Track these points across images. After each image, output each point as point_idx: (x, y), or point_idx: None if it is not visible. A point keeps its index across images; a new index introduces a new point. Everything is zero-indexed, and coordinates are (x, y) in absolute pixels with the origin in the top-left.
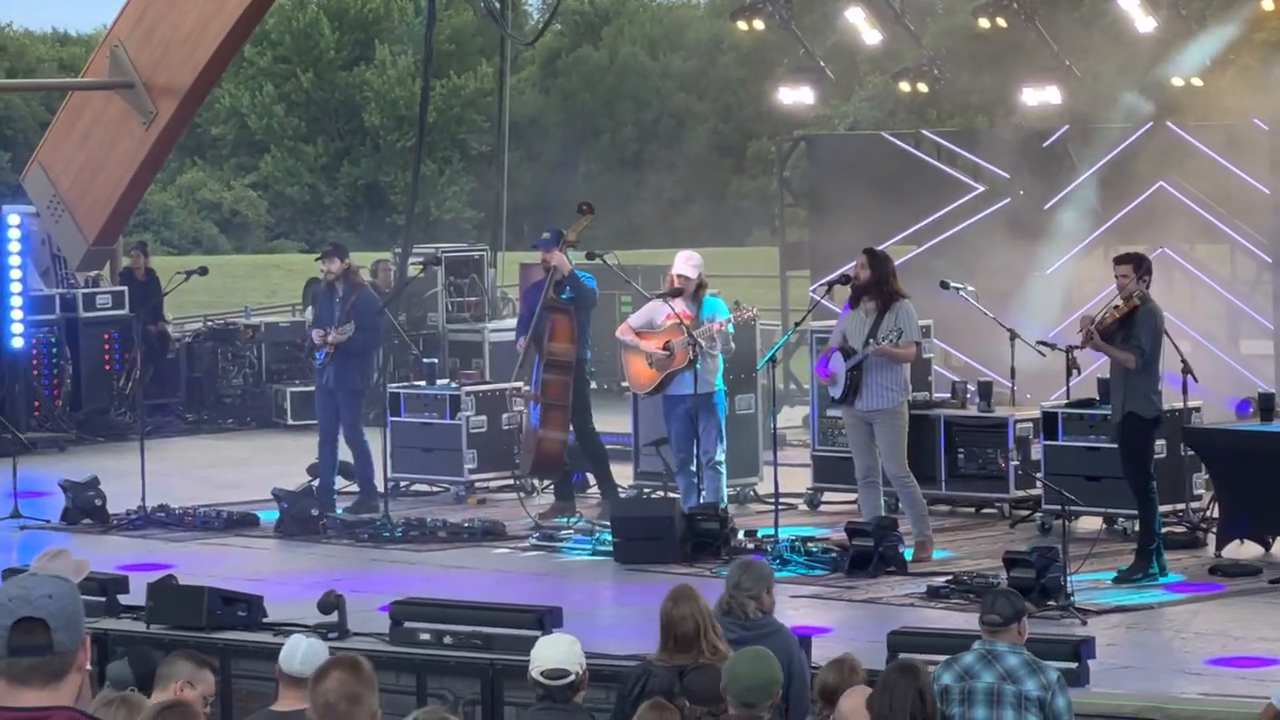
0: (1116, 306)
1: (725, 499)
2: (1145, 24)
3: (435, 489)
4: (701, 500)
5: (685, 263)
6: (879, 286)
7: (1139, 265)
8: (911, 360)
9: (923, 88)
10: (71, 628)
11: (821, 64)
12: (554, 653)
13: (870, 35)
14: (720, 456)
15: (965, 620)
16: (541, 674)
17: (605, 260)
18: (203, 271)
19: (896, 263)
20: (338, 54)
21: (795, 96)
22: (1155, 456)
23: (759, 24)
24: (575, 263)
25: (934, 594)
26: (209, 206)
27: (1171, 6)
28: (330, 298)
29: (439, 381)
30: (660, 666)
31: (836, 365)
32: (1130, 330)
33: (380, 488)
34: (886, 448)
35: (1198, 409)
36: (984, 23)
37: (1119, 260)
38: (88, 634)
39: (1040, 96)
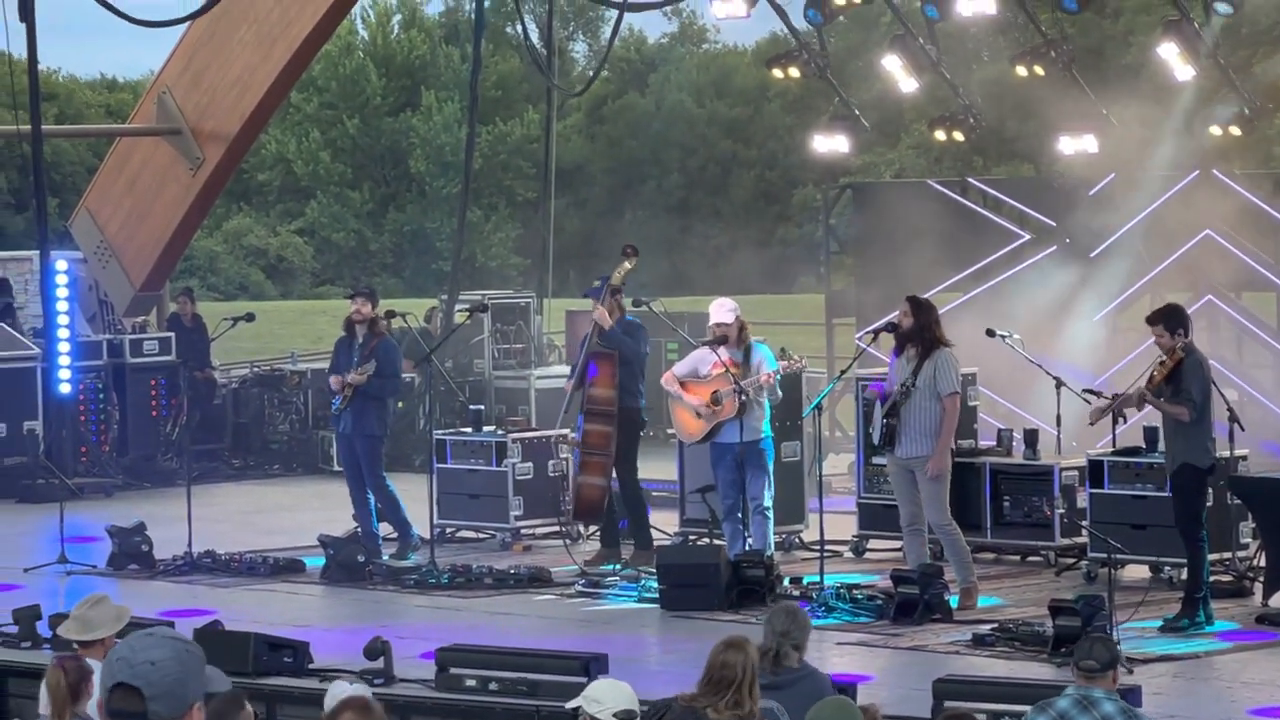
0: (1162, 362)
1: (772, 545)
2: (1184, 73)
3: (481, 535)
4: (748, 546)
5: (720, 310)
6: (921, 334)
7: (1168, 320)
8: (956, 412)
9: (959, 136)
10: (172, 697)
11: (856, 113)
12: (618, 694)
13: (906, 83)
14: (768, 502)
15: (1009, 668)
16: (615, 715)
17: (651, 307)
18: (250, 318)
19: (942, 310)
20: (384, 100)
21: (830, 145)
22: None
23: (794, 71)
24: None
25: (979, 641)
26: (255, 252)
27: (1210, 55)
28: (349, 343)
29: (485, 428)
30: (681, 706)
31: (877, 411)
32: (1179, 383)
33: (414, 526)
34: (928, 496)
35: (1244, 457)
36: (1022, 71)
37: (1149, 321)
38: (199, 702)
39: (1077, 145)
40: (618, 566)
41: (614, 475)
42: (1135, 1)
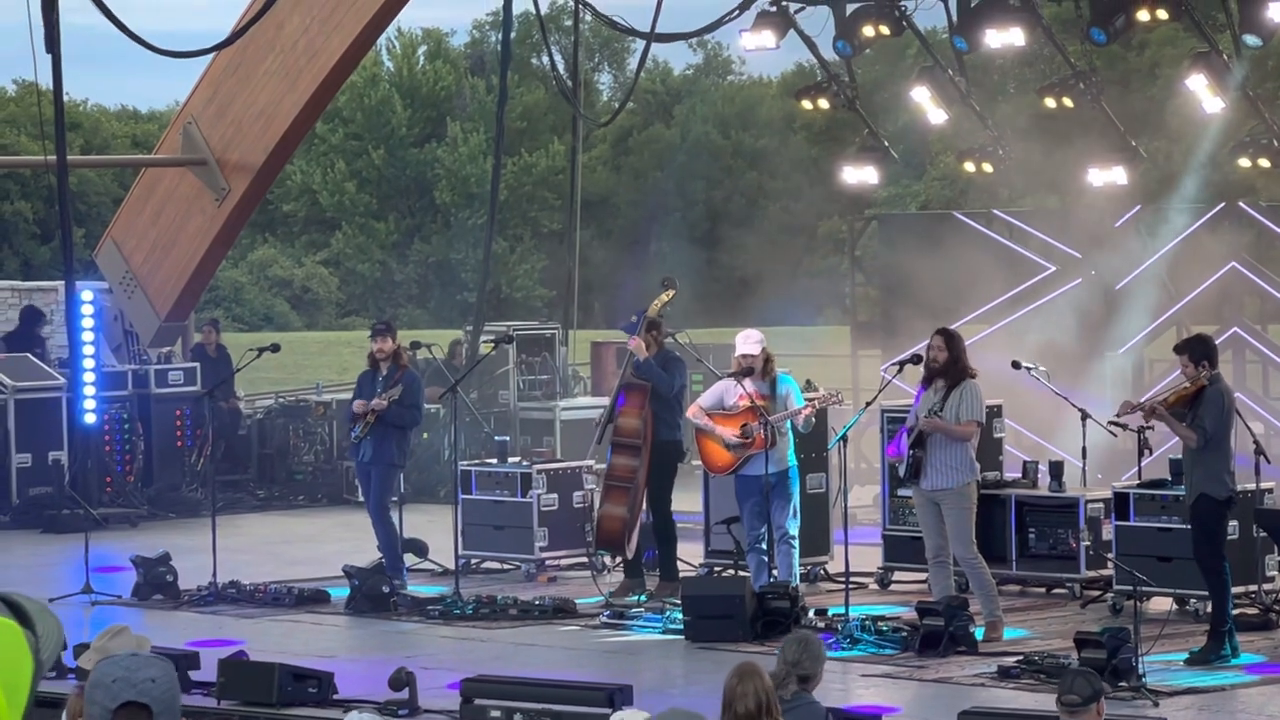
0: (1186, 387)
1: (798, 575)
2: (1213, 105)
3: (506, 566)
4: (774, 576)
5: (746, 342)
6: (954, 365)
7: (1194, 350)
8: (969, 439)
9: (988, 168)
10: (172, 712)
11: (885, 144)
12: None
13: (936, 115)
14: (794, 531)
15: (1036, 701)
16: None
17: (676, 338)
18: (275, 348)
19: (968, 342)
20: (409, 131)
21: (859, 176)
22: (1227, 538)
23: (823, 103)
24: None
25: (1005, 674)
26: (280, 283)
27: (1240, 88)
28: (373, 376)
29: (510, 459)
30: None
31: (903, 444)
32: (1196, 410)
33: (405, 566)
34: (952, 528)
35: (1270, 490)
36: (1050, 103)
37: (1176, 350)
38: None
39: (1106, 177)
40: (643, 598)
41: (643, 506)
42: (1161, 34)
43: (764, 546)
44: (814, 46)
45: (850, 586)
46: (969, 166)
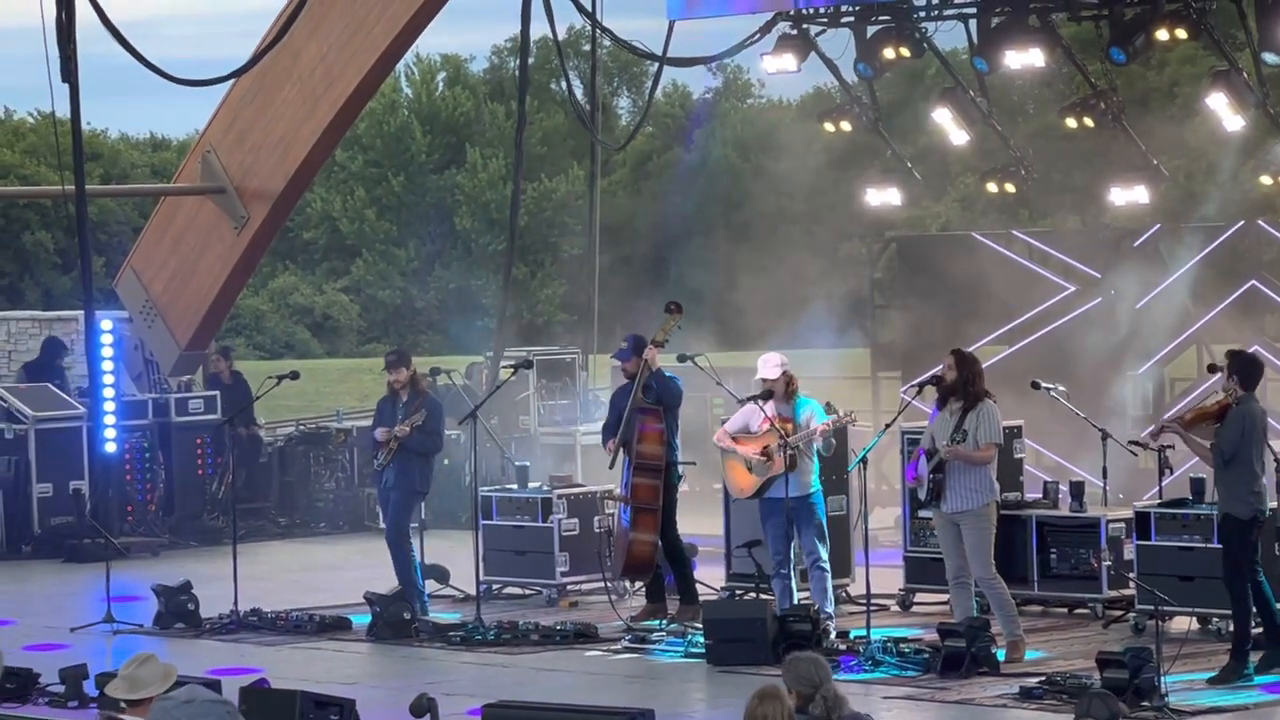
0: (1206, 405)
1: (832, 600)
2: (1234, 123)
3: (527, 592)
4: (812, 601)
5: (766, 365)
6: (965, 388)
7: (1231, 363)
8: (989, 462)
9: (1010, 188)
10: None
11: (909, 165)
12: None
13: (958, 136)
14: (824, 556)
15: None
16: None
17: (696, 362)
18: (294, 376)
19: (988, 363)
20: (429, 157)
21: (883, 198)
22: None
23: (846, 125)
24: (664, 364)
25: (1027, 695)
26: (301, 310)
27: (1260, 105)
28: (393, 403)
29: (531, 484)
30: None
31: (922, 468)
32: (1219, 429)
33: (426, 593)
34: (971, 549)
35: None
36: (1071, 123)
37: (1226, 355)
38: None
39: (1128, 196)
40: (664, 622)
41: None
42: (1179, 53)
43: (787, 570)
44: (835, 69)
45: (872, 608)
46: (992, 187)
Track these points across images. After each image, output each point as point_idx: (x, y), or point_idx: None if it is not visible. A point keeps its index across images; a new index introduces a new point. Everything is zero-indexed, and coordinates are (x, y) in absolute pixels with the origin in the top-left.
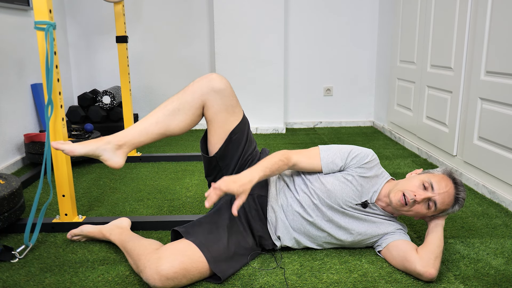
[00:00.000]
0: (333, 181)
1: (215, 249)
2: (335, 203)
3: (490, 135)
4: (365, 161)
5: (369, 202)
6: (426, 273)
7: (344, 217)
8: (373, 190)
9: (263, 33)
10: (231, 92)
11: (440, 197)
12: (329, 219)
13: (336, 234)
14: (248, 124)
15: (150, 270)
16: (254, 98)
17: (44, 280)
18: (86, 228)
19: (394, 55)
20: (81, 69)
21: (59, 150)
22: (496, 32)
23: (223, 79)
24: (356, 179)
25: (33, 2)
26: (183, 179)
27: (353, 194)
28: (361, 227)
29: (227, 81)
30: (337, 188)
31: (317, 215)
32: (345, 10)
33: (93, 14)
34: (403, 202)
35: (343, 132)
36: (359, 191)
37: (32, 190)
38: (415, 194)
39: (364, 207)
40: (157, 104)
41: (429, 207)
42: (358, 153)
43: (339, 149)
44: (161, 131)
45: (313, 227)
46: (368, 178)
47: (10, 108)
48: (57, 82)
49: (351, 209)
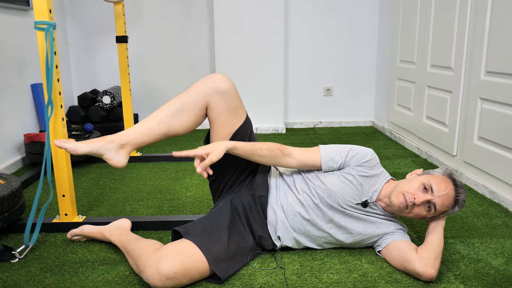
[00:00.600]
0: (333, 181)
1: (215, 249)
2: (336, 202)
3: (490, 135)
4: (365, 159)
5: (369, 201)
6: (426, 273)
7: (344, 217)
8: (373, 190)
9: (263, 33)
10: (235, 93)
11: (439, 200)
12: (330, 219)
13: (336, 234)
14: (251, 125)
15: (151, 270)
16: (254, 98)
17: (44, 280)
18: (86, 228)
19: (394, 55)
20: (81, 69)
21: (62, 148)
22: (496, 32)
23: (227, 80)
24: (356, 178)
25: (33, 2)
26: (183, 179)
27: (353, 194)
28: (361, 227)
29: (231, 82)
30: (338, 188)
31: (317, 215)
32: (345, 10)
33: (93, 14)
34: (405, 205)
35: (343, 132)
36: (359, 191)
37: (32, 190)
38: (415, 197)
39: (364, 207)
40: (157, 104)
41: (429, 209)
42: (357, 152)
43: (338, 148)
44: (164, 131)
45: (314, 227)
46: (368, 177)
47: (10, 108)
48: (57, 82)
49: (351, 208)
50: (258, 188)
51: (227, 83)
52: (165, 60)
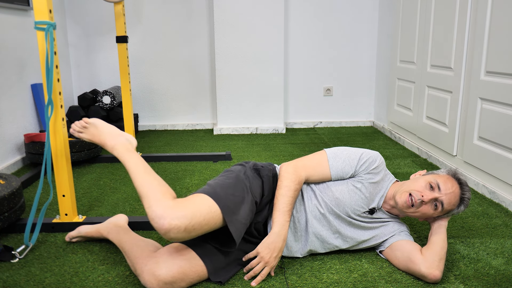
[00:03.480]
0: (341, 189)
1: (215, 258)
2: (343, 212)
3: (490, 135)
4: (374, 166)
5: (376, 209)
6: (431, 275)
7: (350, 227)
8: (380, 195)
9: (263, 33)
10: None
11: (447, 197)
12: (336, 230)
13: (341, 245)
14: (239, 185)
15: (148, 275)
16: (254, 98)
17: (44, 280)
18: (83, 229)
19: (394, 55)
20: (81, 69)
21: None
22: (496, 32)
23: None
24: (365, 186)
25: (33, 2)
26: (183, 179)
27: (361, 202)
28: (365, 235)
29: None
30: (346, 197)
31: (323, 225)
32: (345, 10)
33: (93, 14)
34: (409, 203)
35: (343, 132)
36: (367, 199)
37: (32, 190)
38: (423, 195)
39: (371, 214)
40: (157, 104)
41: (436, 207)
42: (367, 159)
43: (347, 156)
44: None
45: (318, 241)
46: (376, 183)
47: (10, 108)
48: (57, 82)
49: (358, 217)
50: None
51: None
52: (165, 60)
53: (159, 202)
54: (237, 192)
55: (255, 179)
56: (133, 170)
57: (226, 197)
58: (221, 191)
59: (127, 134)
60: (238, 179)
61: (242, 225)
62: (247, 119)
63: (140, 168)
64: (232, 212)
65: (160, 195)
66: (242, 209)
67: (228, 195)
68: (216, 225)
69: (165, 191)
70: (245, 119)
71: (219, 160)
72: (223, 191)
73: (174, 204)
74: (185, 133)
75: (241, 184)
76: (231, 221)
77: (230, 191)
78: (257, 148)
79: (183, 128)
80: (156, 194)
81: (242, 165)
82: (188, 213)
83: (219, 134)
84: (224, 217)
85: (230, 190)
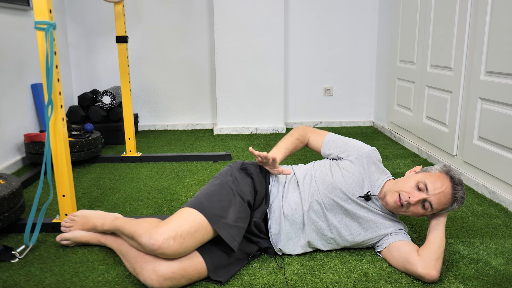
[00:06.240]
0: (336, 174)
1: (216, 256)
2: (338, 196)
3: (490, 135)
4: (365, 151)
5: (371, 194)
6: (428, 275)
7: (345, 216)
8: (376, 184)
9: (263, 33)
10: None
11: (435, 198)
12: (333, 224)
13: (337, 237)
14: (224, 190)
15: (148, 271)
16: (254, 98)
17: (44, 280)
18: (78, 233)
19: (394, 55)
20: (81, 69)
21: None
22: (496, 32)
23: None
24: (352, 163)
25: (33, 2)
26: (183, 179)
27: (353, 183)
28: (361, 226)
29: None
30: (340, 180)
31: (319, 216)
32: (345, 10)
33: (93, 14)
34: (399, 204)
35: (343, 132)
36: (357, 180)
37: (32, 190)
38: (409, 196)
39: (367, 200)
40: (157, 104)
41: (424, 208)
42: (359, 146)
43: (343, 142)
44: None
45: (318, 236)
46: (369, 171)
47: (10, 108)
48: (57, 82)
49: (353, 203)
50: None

• • • • • • •

§ **Task item**:
Give back exactly, and solely, the section of the data above bounded by the line containing "46: (368, 178)" and the line containing "74: (185, 133)", both bounding lines included and pictures omitted.

§ **Response**:
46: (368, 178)
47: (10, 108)
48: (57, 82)
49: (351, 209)
[00:00.600]
0: (333, 181)
1: (215, 249)
2: (336, 202)
3: (490, 135)
4: (365, 159)
5: (369, 201)
6: (426, 273)
7: (344, 217)
8: (373, 190)
9: (263, 33)
10: (235, 93)
11: (439, 200)
12: (330, 219)
13: (336, 234)
14: (251, 125)
15: (151, 270)
16: (254, 98)
17: (44, 280)
18: (86, 228)
19: (394, 55)
20: (81, 69)
21: (62, 148)
22: (496, 32)
23: (227, 80)
24: (356, 178)
25: (33, 2)
26: (183, 179)
27: (353, 194)
28: (361, 227)
29: (231, 82)
30: (338, 188)
31: (317, 215)
32: (345, 10)
33: (93, 14)
34: (405, 205)
35: (343, 132)
36: (359, 191)
37: (32, 190)
38: (415, 197)
39: (364, 207)
40: (157, 104)
41: (429, 209)
42: (357, 152)
43: (338, 148)
44: (164, 131)
45: (314, 227)
46: (368, 177)
47: (10, 108)
48: (57, 82)
49: (351, 208)
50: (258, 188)
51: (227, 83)
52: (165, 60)
[00:03.480]
0: (341, 189)
1: (215, 258)
2: (343, 212)
3: (490, 135)
4: (374, 166)
5: (376, 209)
6: (431, 275)
7: (350, 227)
8: (380, 195)
9: (263, 33)
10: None
11: (447, 197)
12: (336, 230)
13: (341, 245)
14: (239, 185)
15: (148, 275)
16: (254, 98)
17: (44, 280)
18: (83, 229)
19: (394, 55)
20: (81, 69)
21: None
22: (496, 32)
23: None
24: (365, 186)
25: (33, 2)
26: (183, 179)
27: (361, 202)
28: (365, 235)
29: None
30: (346, 197)
31: (323, 225)
32: (345, 10)
33: (93, 14)
34: (409, 203)
35: (343, 132)
36: (367, 199)
37: (32, 190)
38: (423, 195)
39: (371, 214)
40: (157, 104)
41: (436, 207)
42: (367, 159)
43: (347, 156)
44: None
45: (318, 241)
46: (376, 183)
47: (10, 108)
48: (57, 82)
49: (358, 217)
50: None
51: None
52: (165, 60)
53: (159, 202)
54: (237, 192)
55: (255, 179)
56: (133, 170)
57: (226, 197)
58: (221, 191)
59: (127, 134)
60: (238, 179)
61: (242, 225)
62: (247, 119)
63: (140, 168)
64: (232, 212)
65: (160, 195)
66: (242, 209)
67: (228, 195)
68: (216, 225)
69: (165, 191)
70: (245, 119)
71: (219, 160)
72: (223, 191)
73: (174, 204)
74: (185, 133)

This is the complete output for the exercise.